Ministro, l’accusa da sinistra è quella di un Pd che si riposiziona al centro. È così?
«Si favoleggia su una sinistra, la “cosa rossa”; su una destra, la Cdl; e su un centro che saremmo noi. Per quel che ci riguarda noi stiamo facendo il partito e il più grande botto d’inizio campagna elettorale sa quale potrebbe essere?».

Quale ministro?
«Che sabato prossimo l’Assemblea costituente approvi statuto, carta dei valori, ecc».

E che partito profilano quei documenti?
«Un partito che è di centrosinistra - o come piace dire a me il partito di una nuova, grande sinistra democratica - e che riafferma radici popolari, solidali, progressiste, di sinistra, chiarendo che valori antichi vanno serviti con politiche nuove. Credo che questo profilo debba essere messo in evidenza. Visto che ci presentiamo con il nostro volto e nel nome della chiarezza, il “chi siamo” è una cosa piuttosto importante».

E i suoi timori sul “partito liquido”?
«Lo Statuto è convincente e il meccanismo che propone risolve il problema. Quando parlai di “partito liquido” partivo dall’Italia.
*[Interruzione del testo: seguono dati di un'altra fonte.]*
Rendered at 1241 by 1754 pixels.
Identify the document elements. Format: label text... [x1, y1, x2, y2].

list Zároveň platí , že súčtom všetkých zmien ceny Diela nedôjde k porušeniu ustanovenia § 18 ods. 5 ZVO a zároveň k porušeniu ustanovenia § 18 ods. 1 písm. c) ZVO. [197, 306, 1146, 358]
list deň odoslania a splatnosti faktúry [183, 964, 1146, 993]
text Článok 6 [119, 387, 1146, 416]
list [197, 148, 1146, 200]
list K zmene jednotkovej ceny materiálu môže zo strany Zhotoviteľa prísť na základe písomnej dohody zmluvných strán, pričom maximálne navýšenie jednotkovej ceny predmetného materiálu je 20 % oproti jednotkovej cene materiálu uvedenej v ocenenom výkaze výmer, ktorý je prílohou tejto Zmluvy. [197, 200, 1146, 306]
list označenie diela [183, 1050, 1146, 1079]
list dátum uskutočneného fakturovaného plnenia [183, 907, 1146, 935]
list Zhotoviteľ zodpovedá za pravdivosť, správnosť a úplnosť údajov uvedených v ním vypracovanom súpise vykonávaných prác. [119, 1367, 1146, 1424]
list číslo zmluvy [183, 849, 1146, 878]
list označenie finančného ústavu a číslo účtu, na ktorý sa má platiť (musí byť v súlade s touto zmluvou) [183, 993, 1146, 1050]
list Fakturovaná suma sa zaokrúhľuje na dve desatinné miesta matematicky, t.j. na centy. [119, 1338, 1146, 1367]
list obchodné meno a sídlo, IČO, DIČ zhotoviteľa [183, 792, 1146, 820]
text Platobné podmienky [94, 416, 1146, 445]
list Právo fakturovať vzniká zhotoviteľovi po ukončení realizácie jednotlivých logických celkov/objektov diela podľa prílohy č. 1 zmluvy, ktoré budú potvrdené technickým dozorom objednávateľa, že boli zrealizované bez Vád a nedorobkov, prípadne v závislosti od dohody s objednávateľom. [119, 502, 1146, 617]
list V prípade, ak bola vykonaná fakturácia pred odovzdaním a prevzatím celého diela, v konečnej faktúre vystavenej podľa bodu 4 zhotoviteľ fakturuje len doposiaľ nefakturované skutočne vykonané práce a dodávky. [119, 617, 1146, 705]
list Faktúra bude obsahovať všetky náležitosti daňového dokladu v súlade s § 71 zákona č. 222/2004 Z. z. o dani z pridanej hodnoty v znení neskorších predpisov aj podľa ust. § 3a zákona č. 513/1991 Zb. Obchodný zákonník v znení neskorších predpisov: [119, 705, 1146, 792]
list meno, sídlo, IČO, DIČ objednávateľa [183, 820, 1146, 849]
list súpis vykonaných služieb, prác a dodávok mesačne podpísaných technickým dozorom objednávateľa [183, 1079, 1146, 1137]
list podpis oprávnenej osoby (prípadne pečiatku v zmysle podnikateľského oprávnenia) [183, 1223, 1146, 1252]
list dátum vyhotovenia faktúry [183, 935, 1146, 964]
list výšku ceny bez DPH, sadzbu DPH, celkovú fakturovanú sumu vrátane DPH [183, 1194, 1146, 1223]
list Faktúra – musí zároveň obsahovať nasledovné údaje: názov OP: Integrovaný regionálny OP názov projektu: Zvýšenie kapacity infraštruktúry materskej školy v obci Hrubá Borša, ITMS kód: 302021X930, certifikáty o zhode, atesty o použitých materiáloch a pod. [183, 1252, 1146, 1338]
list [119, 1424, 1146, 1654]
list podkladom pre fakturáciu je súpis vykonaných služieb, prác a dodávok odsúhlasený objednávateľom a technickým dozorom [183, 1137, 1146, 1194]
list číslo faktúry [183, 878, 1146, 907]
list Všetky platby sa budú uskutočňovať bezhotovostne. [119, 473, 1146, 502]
Questo Paese ha bisogno di elementi coesivi, non possiamo continuare a galleggiare sulla frantumazione. Dobbiamo inserire una controtendenza politica, culturale e organizzativa. Lo Statuto consente anche di immaginare una vita dell’organizzazione che selezioni le piattaforme culturali e politiche, cioè i luoghi di discussione delle nuove elaborazioni. Faccio un esempio, sarebbe ben curioso che avessimo fatto il Pd e non riuscissimo a elaborare una nuova dottrina sul tema laici e cattolici. Queste elezioni ci colgono in corso d’opera, ma ci propongono un’opportunità micidiale per presentare un programma per il Paese. Ma anche per delineare un volto, una idealità, una cultura. L’Assemblea costituente del 16 è un appuntamento da non perdere».

Ministro, i sondaggi favoriscono il centrodestra. Lei è fiducioso ugualmente?
«Sì, perché la situazione è in movimento. E in quei sondaggi c’è qualcosa che non torna. Il nostro problema è se riusciamo a smuovere gli umori disillusi di questo Paese, che sono molto ampi. Io un po’ l’orecchio a terra lo tengo, e non mi risulta che l’elettorato del centrodestra sia così convinto e animato dalla foto di gruppo dei suoi leader. La Cdl ha molti problemi. Si vedranno, eccome se si vedranno. Per vincere la sfida, in ogni caso, dobbiamo mostrare una grande solidarietà e una grande convinzione unitaria, così come sta avvenendo in questi giorni. Abbiamo la possibilità di avere una leadership espressiva, dobbiamo organizzare una grande coralità e fare in modo che la narrazione sia univoca. Ricordandoci che andar da soli e avere idee chiare non sono necessariamente sinonimi, bisogna lavorare con coerenza perché ciò avvenga».